Bazı illerin en çok oyu olan ilçelerinden tek aday konmamış, birkaç bin oy getirme ihtimali olan bazı ilçelere üst taraftan iki aday verilmiş, akla ziyan durumlar.
“AK Parti seçimi kaybetmek için elinden ne geliyorsa yaptı!” dedik ya, ekonomi yönetiminden birileri “Zengine var, yoksula yok” tavırlarıyla vatandaşı iyice çileden çıkartmış.
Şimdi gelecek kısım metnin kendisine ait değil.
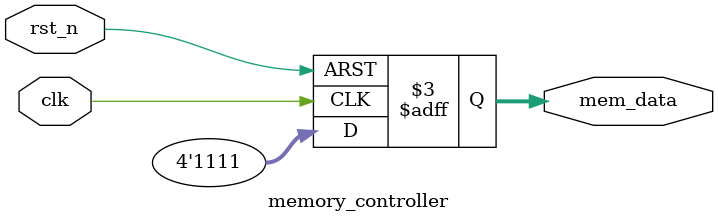
<source format=sv>
module reset_sync_with_ram #(
  parameter ADDR_WIDTH = 2
)(
  input  wire                     clk,
  input  wire                     rst_n,
  output wire                     synced,
  output wire [2**ADDR_WIDTH-1:0] mem_data
);
  
  // 内部连线
  wire reset_synced;
  
  // 实例化复位同步子模块
  reset_synchronizer u_reset_synchronizer (
    .clk      (clk),
    .rst_n    (rst_n),
    .synced   (reset_synced)
  );
  
  // 实例化内存控制子模块
  memory_controller #(
    .ADDR_WIDTH (ADDR_WIDTH)
  ) u_memory_controller (
    .clk       (clk),
    .rst_n     (rst_n),
    .mem_data  (mem_data)
  );
  
  // 将内部同步信号连接到输出
  assign synced = reset_synced;
  
endmodule

// 复位同步器子模块
module reset_synchronizer (
  input  wire  clk,
  input  wire  rst_n,
  output wire  synced
);
  
  // 同步复位信号寄存器
  reg flop;
  
  // 复位同步器逻辑
  always @(posedge clk or negedge rst_n) begin
    if(!rst_n) begin
      flop <= 1'b0;
    end else begin
      flop <= 1'b1;
    end
  end
  
  // 输出赋值
  assign synced = flop;
  
endmodule

// 内存控制器子模块
module memory_controller #(
  parameter ADDR_WIDTH = 2
)(
  input  wire                     clk,
  input  wire                     rst_n,
  output reg  [2**ADDR_WIDTH-1:0] mem_data
);
  
  // 内存数据控制逻辑
  always @(posedge clk or negedge rst_n) begin
    if(!rst_n) begin
      mem_data <= {(2**ADDR_WIDTH){1'b0}};
    end else begin
      mem_data <= {(2**ADDR_WIDTH){1'b1}};
    end
  end
  
endmodule
</source>
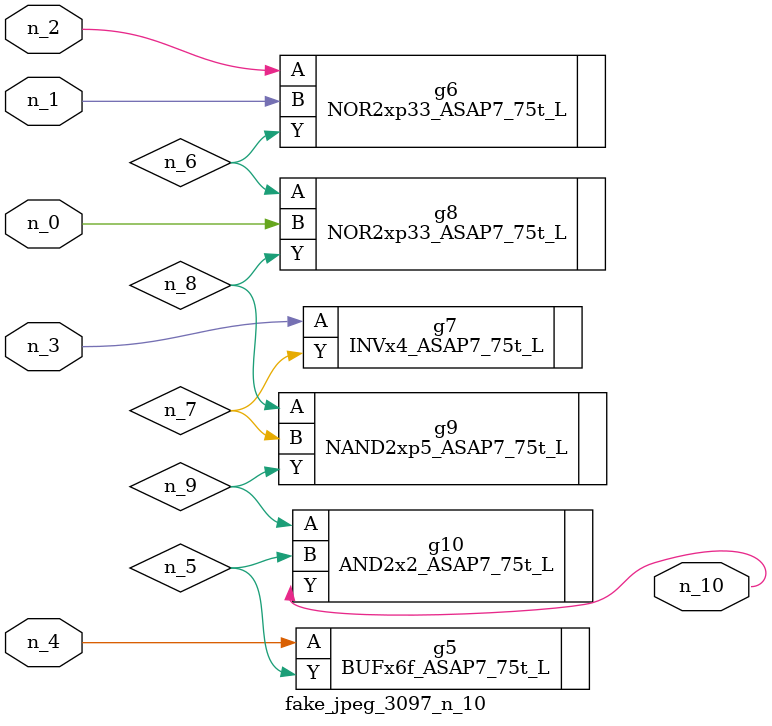
<source format=v>
module fake_jpeg_3097_n_10 (n_3, n_2, n_1, n_0, n_4, n_10);

input n_3;
input n_2;
input n_1;
input n_0;
input n_4;

output n_10;

wire n_8;
wire n_9;
wire n_6;
wire n_5;
wire n_7;

BUFx6f_ASAP7_75t_L g5 ( 
.A(n_4),
.Y(n_5)
);

NOR2xp33_ASAP7_75t_L g6 ( 
.A(n_2),
.B(n_1),
.Y(n_6)
);

INVx4_ASAP7_75t_L g7 ( 
.A(n_3),
.Y(n_7)
);

NOR2xp33_ASAP7_75t_L g8 ( 
.A(n_6),
.B(n_0),
.Y(n_8)
);

NAND2xp5_ASAP7_75t_L g9 ( 
.A(n_8),
.B(n_7),
.Y(n_9)
);

AND2x2_ASAP7_75t_L g10 ( 
.A(n_9),
.B(n_5),
.Y(n_10)
);


endmodule
</source>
Garibâna verilmeyen paranın yüz katı “faiz lobisine” gitti, 7 Haziran seçiminden “istikrarsızlık” çıkınca...
Yazık ki ne yazık!..
•
Neyse ki vatandaş Sayın Erdoğan ve Sayın Davutoğlu’nun oluşturdukları sinerjinin hatırına yüzde 41’i verdi, bir de “CHP ile koalisyon oyunu” bozuldu.
Bundan sonrası, vatandaşın “istikrar” vurgusuna atfedeceği kıymet ile AK Parti’nin geçen seçimlerde eksik bıraktıklarını yapmasına bağlı.
Öyle, “mezhepçilerden”, “jet sosyeteden” filan oy gelmez; Milli Görüş’ün partisi Refah’ı iktidara “varoşlar” taşımıştı, Ak Parti’yi de “garip gureba” destekledi...
Bu gerçeği ıskalayan seçim kazanamaz!..
Bir de...
Gösteriş merakı ile savaş lazım, çok harcayanları hep birlikte dışlayalım!
Ya arkadaş,
Çukurambar taraflarında ne pahalı mekânlar var, ne işler dönüyor, ne görüşmeler yapılıyor!..
“En kral arabaya binmek Müslüman’a yakışır”mış, hadi oradan!..
Bu heriflerden bir grup saat yarıştırıyordu geçtiğimiz günlerde;
“Hatırlıyor musun, bunu Roma’dan almıştım.”
Öteki de Amerika’dan almış saati, bir muhabbet pahalı saat markaları üzerine...
Ben de, şöyle elimi yumruk yapıp saatimi gösterdim:
“Ankara-Ulus’tan aldım, 20 lira!”
Güldüler!..
Ne var lan, saatimle mi ispatlayacam kendimi, cep telefonumu pestilini çıkartana kadar kullanırım, sana ne modelinden markasından, camının kırığından!..
Başa değil ayağa bakıyorlar bu devirde, biz yapmayalım bari!..
Bu “sosyeteye girmeye çalışan köylü kızı” kıvamlı muhafazakarlar büyük zarar veriyorlar memlekete...
İlle de Çukurambar;
Hacı Bayram’a gitse, Hamamönü’ne gitse, oralarda yese içse, sokaktaki vatandaşla muhabbet etse, nerdeeee!
Sayın Erdoğan mütevazı, Sayın Davutoğlu da öyle; aşağılara indikçe bir görgüsüzlük ki sorma!..
Altında canavar gibi BMW, genç müteahhitmiş; kimsin oğlum sen, nereden kazandın, ne zaman müteahhit oldun, beş, altı sene evvel asgari ücretle iş arıyordun!..
Bir de “AKP’liler” var piyasada; fırsat buldukça Recep Tayyip Erdoğan’a saldırıyorlar, “AK Parti’ye zarar veriyor!” filan.
Bu soytarılar eskisi kadar kazanamıyorlar ya, mevzu bu!..
•
Milli vazife, önümüzdeki seçimden bir şekilde TEK PARTİ İKTİDARI çıkartmak şart...
Memleketi hedef alan şer ittifakını sevindirmemenin yolu, “yoksulu daha fazla kollamaktan”, omurgasız adamları da “bir an evvel yollamaktan” geçiyor!